• _PROBLEM STATEMENT_
Each line of the records below that includes "Pernikahan" adds one to the count; state the final count by itself.

Data excerpts
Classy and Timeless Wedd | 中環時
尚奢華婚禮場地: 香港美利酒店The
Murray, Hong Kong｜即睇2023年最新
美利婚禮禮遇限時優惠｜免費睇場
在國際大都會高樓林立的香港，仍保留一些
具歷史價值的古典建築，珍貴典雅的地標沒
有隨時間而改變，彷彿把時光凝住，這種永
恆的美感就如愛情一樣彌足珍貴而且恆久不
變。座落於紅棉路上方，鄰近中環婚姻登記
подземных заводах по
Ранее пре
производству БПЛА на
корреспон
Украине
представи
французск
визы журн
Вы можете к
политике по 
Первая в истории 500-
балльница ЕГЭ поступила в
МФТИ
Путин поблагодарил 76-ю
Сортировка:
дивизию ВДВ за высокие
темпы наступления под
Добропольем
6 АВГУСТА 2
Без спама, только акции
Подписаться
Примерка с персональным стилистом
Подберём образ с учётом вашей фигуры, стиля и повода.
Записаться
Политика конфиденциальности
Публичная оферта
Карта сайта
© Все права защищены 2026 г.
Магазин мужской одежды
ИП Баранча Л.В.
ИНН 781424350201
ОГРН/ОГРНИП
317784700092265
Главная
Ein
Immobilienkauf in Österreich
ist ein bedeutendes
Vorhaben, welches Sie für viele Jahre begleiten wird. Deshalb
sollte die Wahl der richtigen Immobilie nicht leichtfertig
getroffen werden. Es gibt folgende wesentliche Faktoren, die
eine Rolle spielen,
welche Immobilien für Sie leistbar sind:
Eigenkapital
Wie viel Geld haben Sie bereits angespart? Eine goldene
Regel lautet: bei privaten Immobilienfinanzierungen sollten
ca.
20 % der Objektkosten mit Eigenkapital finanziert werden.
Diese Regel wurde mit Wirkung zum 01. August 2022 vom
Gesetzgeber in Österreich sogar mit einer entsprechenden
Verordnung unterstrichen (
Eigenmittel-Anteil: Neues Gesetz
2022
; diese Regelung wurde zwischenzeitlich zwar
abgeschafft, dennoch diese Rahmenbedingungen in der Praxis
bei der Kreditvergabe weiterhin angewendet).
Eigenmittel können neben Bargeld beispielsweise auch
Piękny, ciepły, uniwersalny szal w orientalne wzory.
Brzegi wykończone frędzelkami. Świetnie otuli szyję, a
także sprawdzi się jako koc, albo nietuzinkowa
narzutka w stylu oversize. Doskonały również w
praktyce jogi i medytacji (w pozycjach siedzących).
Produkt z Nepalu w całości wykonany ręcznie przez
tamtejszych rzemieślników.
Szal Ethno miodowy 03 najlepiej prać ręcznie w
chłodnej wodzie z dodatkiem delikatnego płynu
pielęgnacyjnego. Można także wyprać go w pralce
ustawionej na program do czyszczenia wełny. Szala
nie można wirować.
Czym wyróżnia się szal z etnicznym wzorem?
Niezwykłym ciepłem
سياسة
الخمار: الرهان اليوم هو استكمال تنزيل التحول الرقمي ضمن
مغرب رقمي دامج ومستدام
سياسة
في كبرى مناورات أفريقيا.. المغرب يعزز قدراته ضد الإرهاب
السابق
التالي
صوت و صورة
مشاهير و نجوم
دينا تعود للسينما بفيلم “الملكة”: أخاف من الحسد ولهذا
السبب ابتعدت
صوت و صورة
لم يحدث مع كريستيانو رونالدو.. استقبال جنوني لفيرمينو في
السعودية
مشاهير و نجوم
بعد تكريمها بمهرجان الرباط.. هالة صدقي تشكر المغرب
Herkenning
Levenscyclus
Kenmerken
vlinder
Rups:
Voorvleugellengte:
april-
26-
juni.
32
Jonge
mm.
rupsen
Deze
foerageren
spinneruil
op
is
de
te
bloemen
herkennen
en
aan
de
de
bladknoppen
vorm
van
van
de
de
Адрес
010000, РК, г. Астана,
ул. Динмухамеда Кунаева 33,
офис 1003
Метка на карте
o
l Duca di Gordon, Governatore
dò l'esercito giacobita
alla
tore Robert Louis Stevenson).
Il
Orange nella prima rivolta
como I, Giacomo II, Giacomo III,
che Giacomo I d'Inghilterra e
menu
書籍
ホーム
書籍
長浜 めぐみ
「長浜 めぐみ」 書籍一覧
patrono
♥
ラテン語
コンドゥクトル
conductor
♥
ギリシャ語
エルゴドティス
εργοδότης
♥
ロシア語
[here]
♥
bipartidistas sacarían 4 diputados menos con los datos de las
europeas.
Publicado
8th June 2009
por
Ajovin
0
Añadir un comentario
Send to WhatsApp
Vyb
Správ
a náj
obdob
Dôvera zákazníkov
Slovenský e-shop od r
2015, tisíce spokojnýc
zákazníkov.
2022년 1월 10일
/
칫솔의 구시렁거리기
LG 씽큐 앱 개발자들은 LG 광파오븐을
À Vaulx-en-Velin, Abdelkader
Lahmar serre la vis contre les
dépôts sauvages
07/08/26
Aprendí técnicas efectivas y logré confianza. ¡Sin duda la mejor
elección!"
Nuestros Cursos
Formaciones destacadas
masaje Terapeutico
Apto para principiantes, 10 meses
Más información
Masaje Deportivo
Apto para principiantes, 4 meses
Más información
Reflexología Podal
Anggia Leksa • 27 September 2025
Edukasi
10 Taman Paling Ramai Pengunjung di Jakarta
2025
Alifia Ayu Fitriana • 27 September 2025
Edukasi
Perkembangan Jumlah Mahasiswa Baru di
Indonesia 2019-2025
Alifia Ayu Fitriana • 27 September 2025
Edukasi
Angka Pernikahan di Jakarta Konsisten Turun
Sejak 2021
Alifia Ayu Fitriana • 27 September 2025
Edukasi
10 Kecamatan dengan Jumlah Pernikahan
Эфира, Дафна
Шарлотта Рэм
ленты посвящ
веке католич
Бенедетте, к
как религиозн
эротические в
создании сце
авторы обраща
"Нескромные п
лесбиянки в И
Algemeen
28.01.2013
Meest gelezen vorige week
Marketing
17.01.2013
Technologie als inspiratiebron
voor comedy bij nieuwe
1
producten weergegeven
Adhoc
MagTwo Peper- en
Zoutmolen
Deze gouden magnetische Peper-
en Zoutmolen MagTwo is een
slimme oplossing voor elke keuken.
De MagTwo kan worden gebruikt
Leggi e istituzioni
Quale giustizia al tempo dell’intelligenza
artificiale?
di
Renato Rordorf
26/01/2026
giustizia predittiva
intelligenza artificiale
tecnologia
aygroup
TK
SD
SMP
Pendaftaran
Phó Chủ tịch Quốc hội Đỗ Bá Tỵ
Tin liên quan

• _REPLY TO THE EXERCISE_
2